*Task description*:
Count the lines in the records below that contain the string "SUMMIT". Give only the number.

START Supplied entries

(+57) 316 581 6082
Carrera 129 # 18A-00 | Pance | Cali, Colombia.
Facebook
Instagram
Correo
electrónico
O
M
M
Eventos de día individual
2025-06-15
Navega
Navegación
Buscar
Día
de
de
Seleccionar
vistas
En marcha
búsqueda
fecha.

END Supplied entries
START Supplied entries

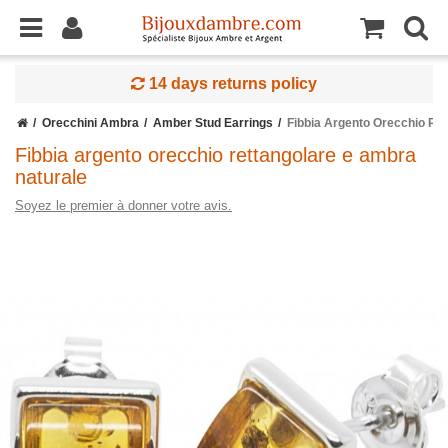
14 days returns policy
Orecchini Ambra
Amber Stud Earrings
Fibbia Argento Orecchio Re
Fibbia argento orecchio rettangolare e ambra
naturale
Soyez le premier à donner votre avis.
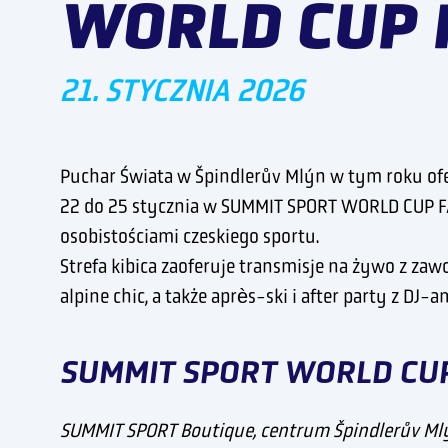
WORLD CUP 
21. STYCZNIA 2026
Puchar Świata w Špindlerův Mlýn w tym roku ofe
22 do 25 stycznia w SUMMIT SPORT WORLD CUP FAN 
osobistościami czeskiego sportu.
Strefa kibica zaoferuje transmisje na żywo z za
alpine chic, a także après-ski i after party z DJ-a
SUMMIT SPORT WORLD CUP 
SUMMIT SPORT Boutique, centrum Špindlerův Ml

END Supplied entries
START Supplied entries

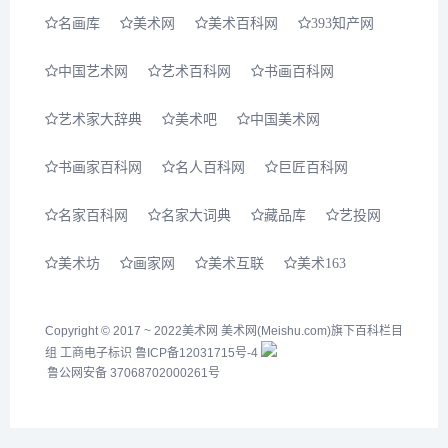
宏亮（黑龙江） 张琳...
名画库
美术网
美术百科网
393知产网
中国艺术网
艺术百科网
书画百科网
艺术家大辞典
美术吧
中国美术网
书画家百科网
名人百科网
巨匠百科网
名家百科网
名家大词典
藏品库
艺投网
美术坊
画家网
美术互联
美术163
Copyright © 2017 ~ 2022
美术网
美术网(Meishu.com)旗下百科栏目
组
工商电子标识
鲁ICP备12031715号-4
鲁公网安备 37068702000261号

END Supplied entries

*Problem solution*:
3